Records for this task
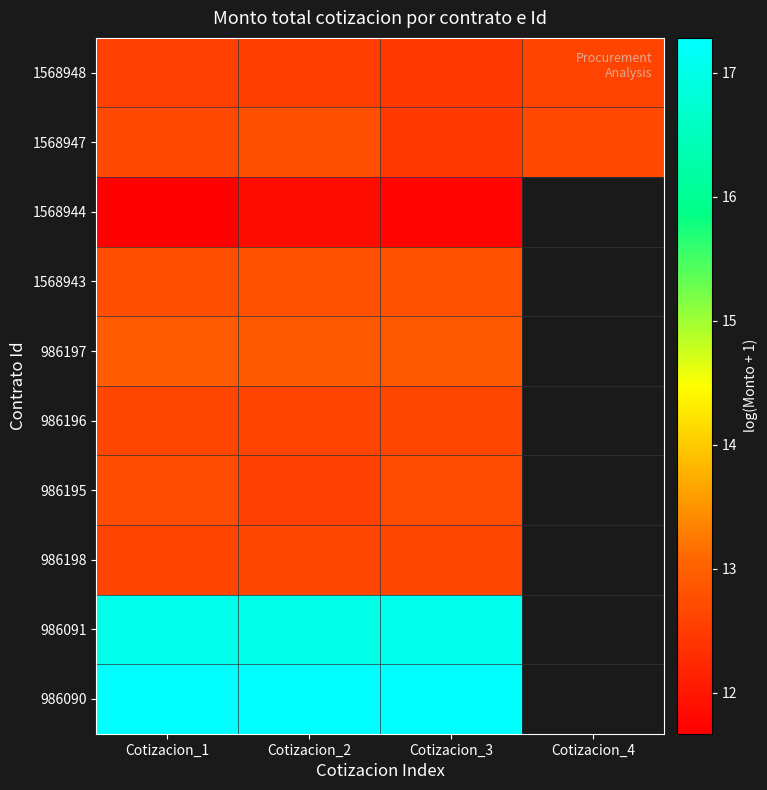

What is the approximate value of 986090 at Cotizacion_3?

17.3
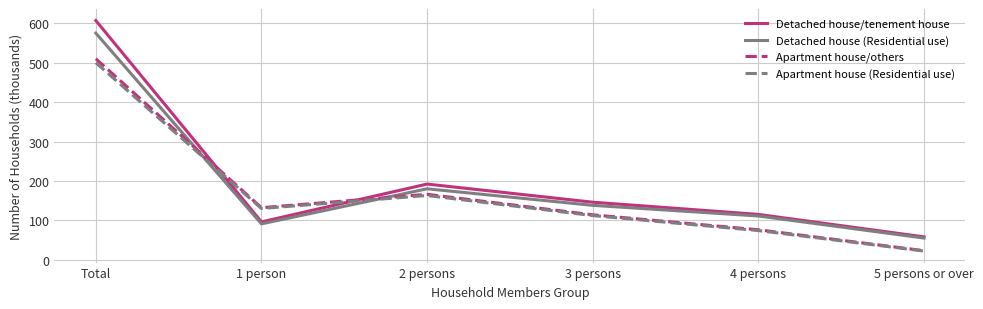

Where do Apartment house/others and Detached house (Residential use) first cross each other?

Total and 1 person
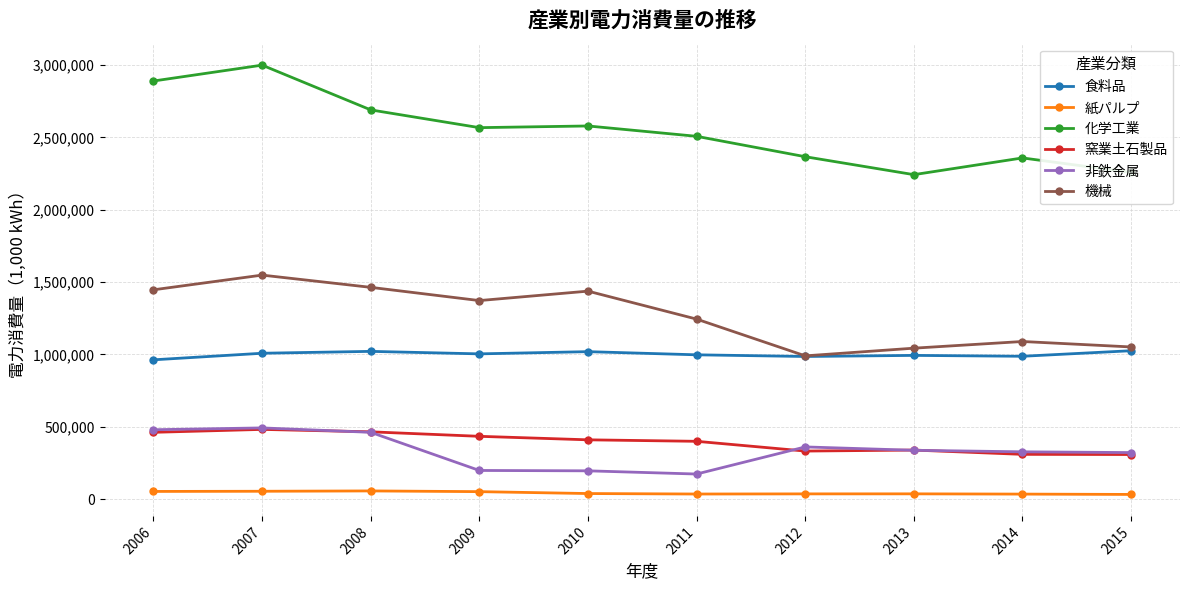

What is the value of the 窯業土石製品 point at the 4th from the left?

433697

--

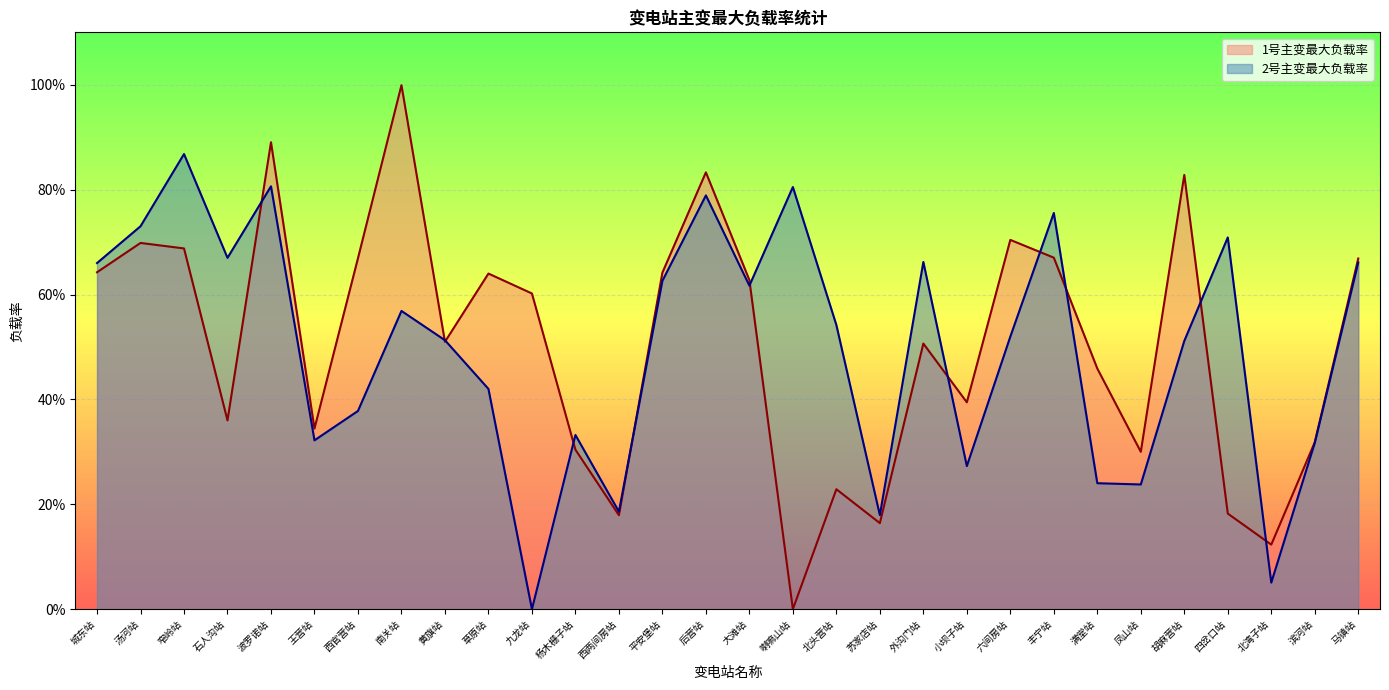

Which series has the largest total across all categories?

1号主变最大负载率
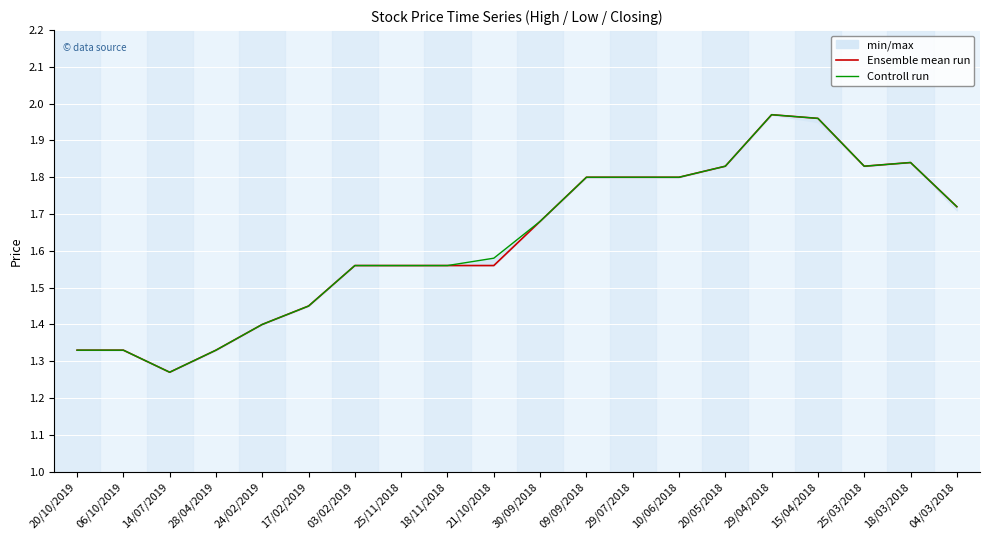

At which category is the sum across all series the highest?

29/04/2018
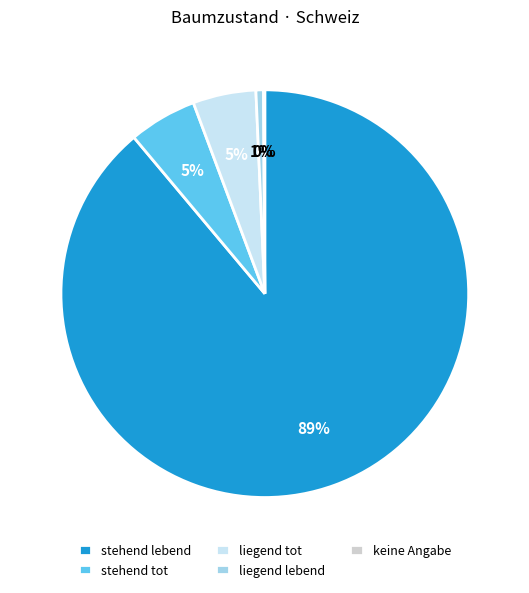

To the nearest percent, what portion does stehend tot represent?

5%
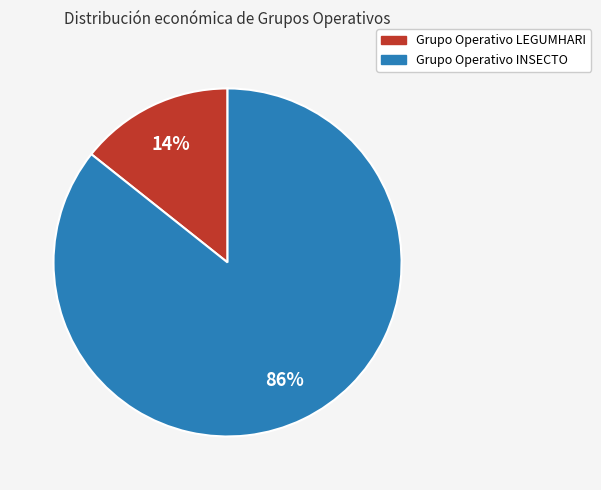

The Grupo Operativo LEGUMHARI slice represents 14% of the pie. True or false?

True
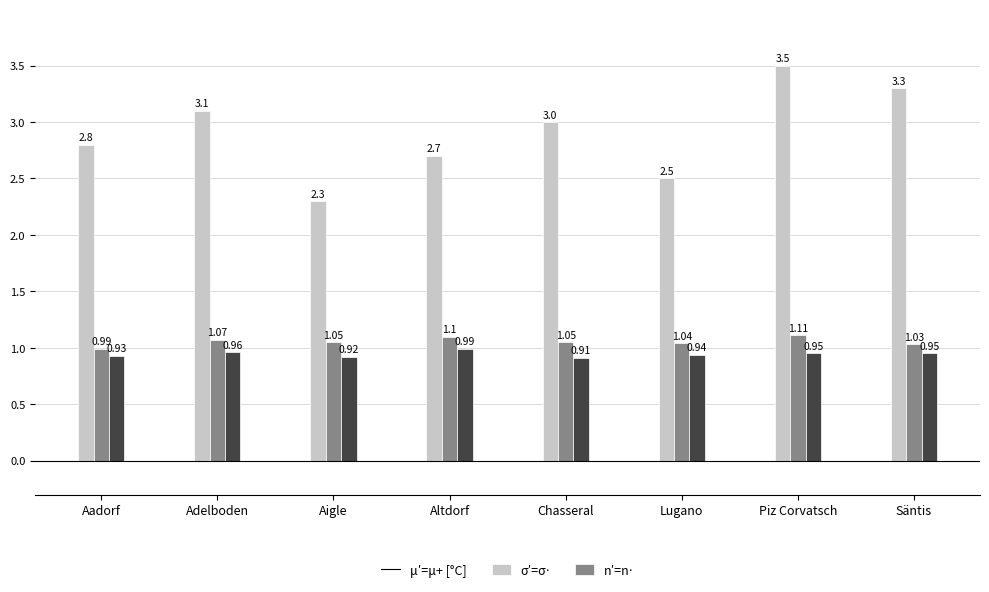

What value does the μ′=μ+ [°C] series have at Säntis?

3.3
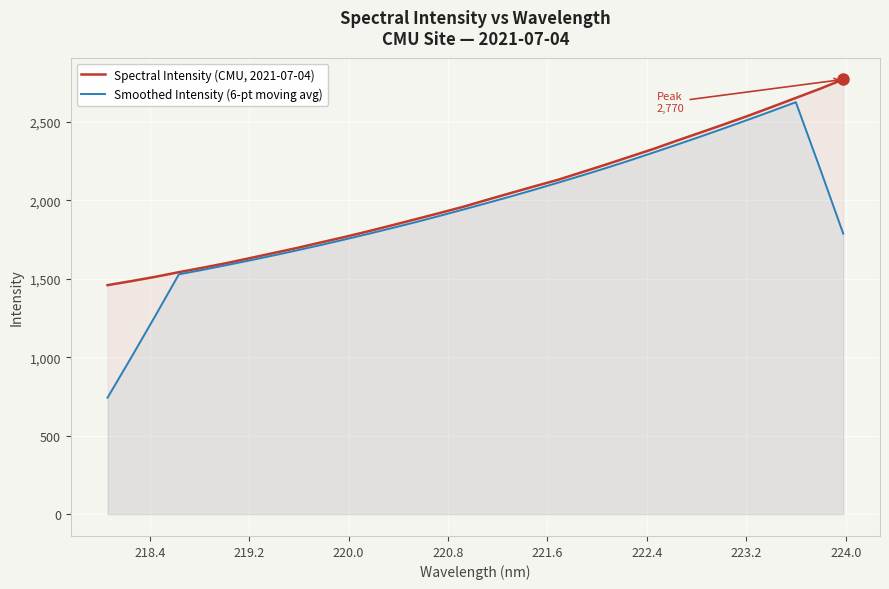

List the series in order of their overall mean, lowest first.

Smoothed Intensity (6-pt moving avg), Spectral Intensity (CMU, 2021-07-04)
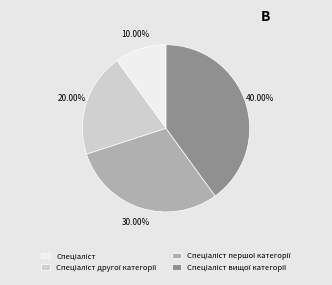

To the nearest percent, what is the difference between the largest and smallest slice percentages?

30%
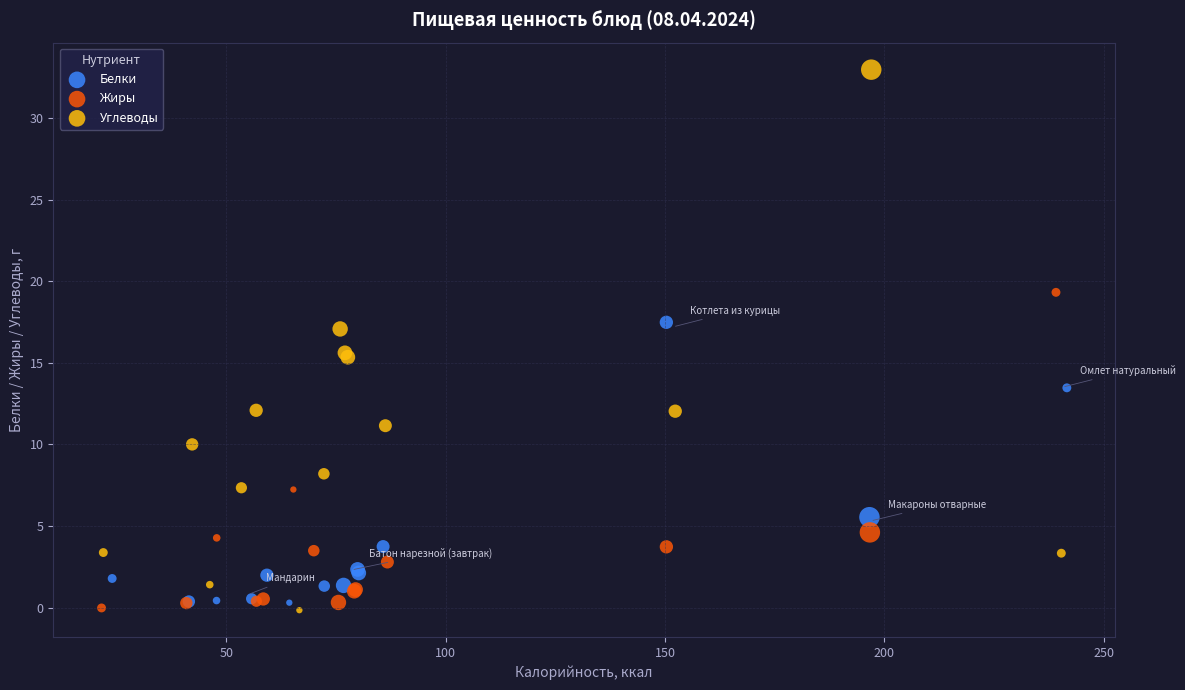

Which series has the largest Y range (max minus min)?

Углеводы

Exercise instructions
Please count the lines in the entries above that contain the word "first", with case mattering, and give only the number.

Output for this task
2